|
The Sarbanes-Oxley Act 2002 is the most important piece of financial legislation of the last 30 years.
The Act was brought in following the WorldCom and Enron debacles. The essential aim is to improve transparency in the reporting of financial matters of publicly listed companies.
As the most powerful financial regulator in America, the Securities and Exchange Commission (SEC) was given the job of enforcing the Act. Indeed the SEC saw many of its own powers enhanced by Sarbanes-Oxley.
As directed by Sarbanes-Oxley the SEC has had to introduce or strengthen rules. The most active ones are listed below.
Rule 208 Strengthens the SEC's requirements for auditor independence.
Rule 301 Standards relating to publicly listed company audit committees.
Rule 302 Certification of Disclosure in Companies' quarterly and annual reports
Rule 303 Improper influence on conduct of audits
Rule 306 Insider trades during pension fund blackout periods
Rule 307 Implementation of Standards of professional conduct for attorneys.
Rule 401(a) Disclosure in management discussion and analysis about off-balance sheet arrangements and aggregate contractual obligations.

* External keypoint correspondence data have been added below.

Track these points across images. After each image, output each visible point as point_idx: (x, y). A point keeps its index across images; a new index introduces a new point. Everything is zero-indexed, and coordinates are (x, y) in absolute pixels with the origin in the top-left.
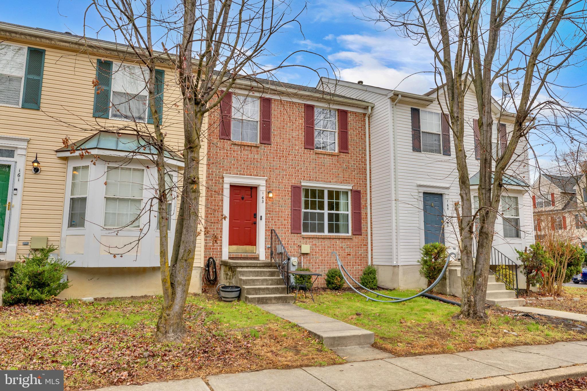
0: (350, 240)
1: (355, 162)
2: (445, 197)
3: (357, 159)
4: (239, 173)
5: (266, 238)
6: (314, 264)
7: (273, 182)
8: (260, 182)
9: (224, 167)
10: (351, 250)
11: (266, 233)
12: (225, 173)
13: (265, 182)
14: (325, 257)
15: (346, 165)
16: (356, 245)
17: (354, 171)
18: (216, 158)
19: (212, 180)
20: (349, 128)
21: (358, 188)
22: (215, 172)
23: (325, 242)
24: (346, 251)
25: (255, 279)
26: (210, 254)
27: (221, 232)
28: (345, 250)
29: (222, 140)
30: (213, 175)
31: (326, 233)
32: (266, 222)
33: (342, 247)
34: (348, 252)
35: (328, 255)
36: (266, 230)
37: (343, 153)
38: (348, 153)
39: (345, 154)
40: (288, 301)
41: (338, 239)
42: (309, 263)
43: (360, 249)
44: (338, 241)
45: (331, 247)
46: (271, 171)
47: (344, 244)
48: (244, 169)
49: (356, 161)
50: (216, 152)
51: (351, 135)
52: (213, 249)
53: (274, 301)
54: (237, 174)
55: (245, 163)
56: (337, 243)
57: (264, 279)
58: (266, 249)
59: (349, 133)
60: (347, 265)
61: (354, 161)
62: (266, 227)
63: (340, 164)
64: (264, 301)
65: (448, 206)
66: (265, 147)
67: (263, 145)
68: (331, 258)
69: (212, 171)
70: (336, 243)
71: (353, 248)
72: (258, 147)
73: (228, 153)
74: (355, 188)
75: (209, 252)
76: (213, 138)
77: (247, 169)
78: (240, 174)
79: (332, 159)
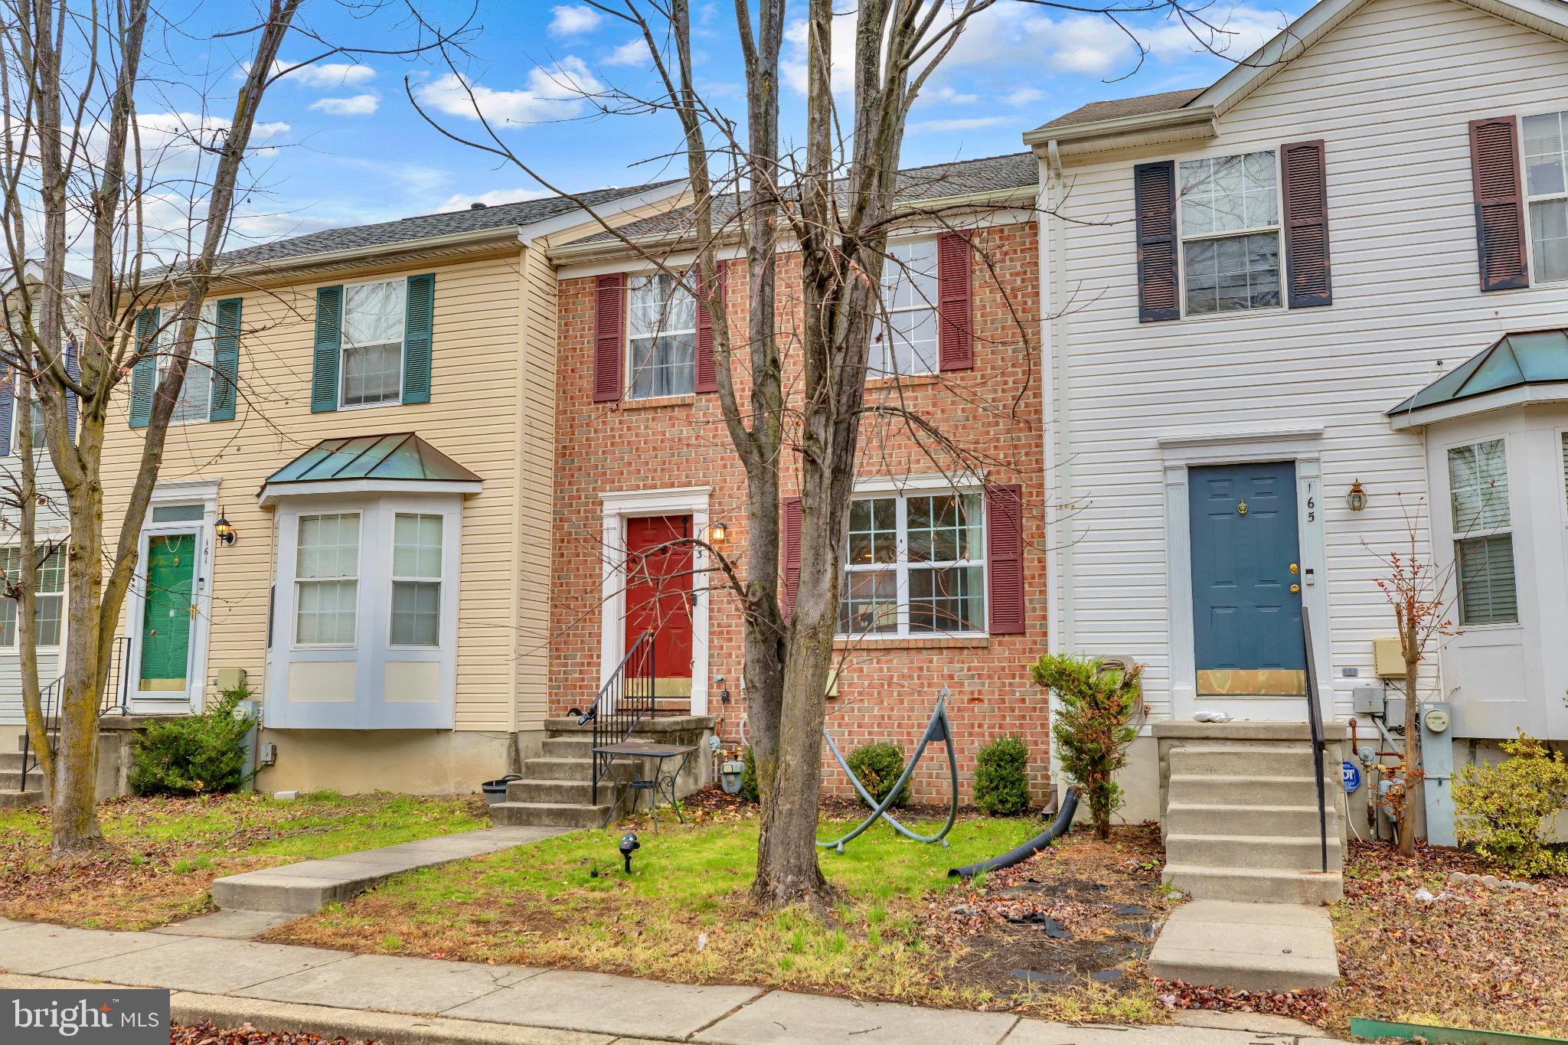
0: (980, 652)
1: (1000, 394)
2: (1302, 470)
3: (1006, 383)
4: (641, 484)
5: (711, 656)
6: (856, 728)
7: (730, 496)
8: (694, 502)
9: (604, 474)
10: (983, 685)
11: (711, 641)
12: (608, 489)
13: (706, 499)
14: (892, 709)
15: (963, 410)
16: (1003, 668)
17: (997, 424)
18: (587, 454)
19: (579, 511)
20: (976, 284)
21: (1010, 479)
22: (584, 490)
23: (891, 661)
24: (967, 688)
26: (575, 702)
27: (599, 642)
28: (962, 684)
29: (600, 406)
30: (580, 498)
31: (903, 633)
32: (711, 610)
33: (951, 677)
34: (972, 693)
35: (902, 702)
36: (711, 633)
37: (953, 371)
38: (972, 369)
39: (960, 374)
41: (936, 652)
42: (840, 726)
43: (1017, 680)
44: (935, 658)
45: (911, 677)
46: (725, 466)
47: (959, 667)
48: (655, 471)
49: (1003, 391)
50: (588, 439)
51: (984, 307)
52: (581, 687)
54: (638, 488)
55: (656, 455)
56: (935, 664)
58: (710, 686)
59: (977, 300)
60: (970, 735)
61: (995, 391)
62: (711, 625)
63: (943, 411)
65: (1310, 504)
66: (708, 401)
67: (704, 397)
68: (912, 709)
69: (578, 490)
70: (931, 662)
71: (990, 677)
72: (689, 405)
73: (614, 437)
74: (1002, 479)
75: (572, 695)
76: (581, 404)
77: (663, 470)
78: (645, 487)
79: (916, 398)
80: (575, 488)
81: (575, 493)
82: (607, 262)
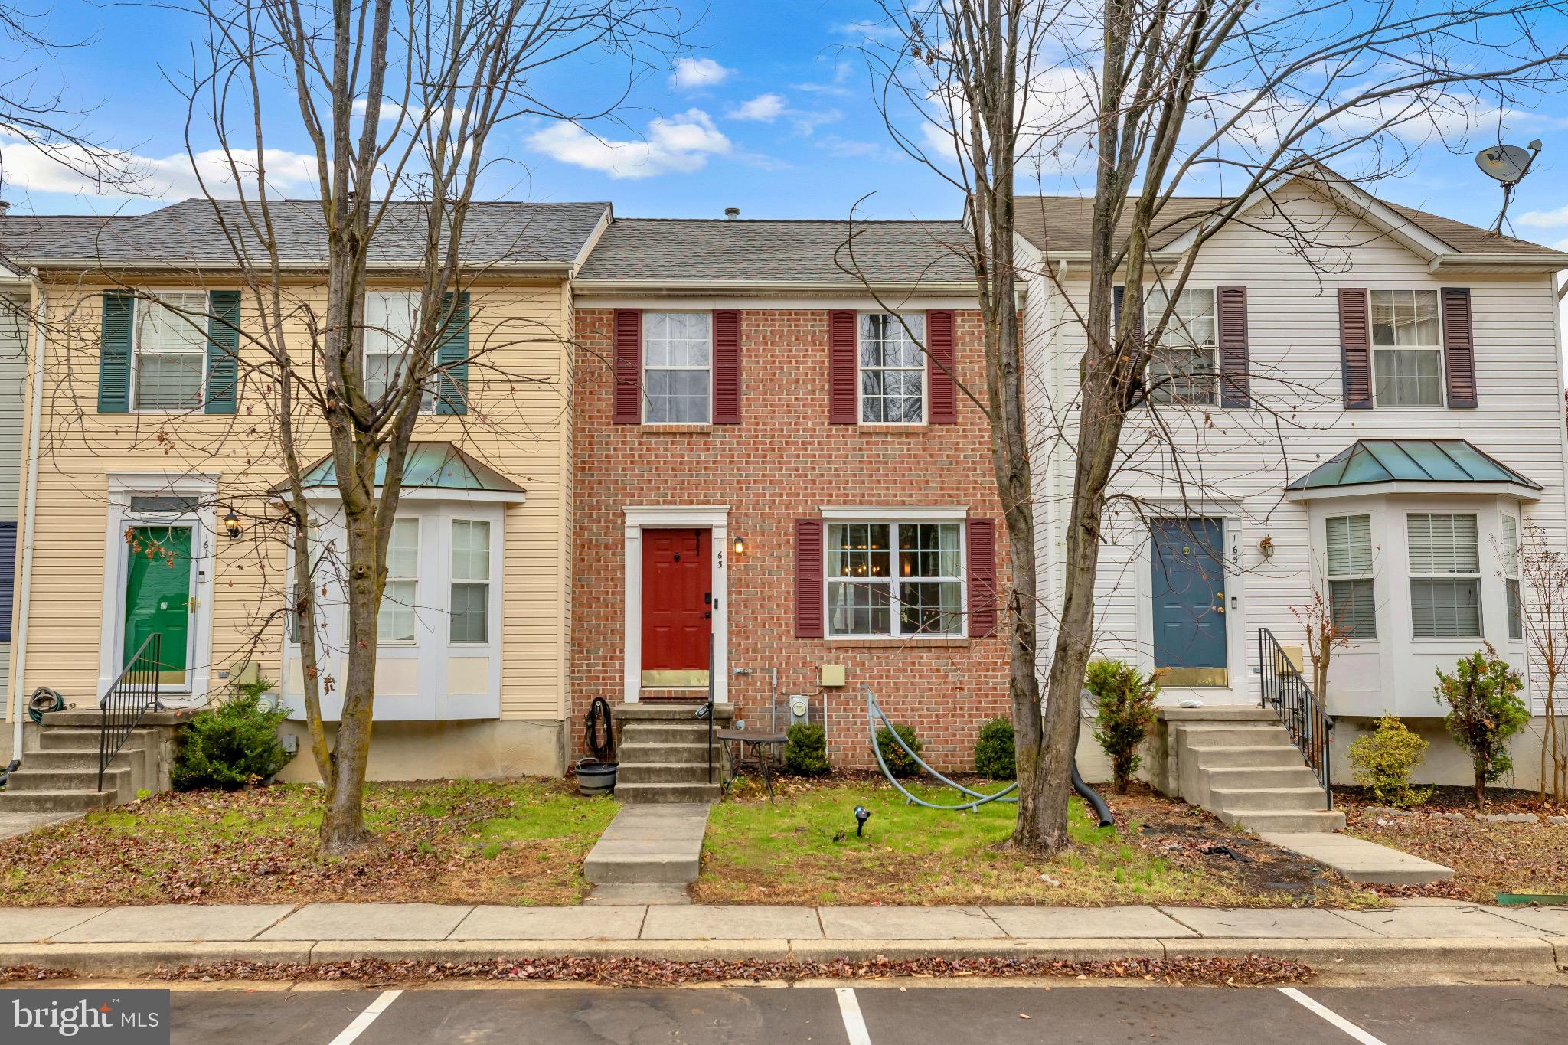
0: (961, 650)
1: (977, 445)
2: (1228, 527)
3: (982, 437)
4: (661, 500)
5: (730, 652)
6: (859, 712)
7: (746, 515)
8: (715, 518)
9: (625, 489)
10: (964, 676)
11: (730, 639)
12: (628, 502)
13: (724, 517)
14: (890, 696)
15: (948, 456)
16: (980, 663)
17: (975, 469)
18: (607, 470)
19: (599, 521)
20: (959, 355)
21: (985, 514)
22: (604, 502)
23: (887, 658)
24: (950, 679)
25: (650, 749)
26: (598, 691)
27: (622, 638)
28: (946, 676)
29: (620, 427)
30: (600, 509)
31: (896, 634)
32: (730, 612)
33: (938, 670)
34: (955, 683)
35: (897, 690)
36: (730, 632)
37: (940, 424)
38: (955, 424)
39: (945, 427)
40: (705, 799)
41: (925, 650)
42: (845, 710)
43: (991, 672)
44: (925, 655)
45: (905, 670)
46: (741, 489)
47: (944, 663)
48: (675, 489)
49: (980, 443)
50: (607, 456)
51: (965, 374)
52: (604, 678)
53: (671, 798)
54: (658, 503)
55: (675, 476)
56: (925, 660)
57: (671, 749)
58: (730, 678)
59: (959, 367)
60: (954, 716)
61: (974, 443)
62: (730, 625)
63: (931, 456)
64: (650, 796)
65: (1235, 550)
66: (724, 431)
67: (720, 428)
68: (906, 696)
69: (598, 502)
70: (922, 658)
71: (969, 670)
72: (708, 434)
73: (634, 456)
74: (978, 515)
75: (595, 685)
76: (599, 424)
77: (681, 489)
78: (665, 503)
79: (909, 444)
80: (595, 500)
81: (595, 504)
82: (625, 298)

Rule 401(b) Conditions for use of non-GAAP financial measures
Rule 403 Ownership reports and trading by officers, directors and principal security holders.
Rule 403ET Mandated electronic filing and website posting for forms 3,4 and 5.
Rule 404 Management's reports on Internal control over financial reporting and certification of disclosure in Exchange Act Periodic Reports.
Rule 406/7 Disclosure required by sections 406 and 407 of the Sarbanes-Oxley Act 2002
Rule 409 Additional Form 8-K disclosure requirements and acceleration of filing date
Rule 802 Retention of records relevant to audits and reviews.
The rule which has caused most consternation in US business circles is 404.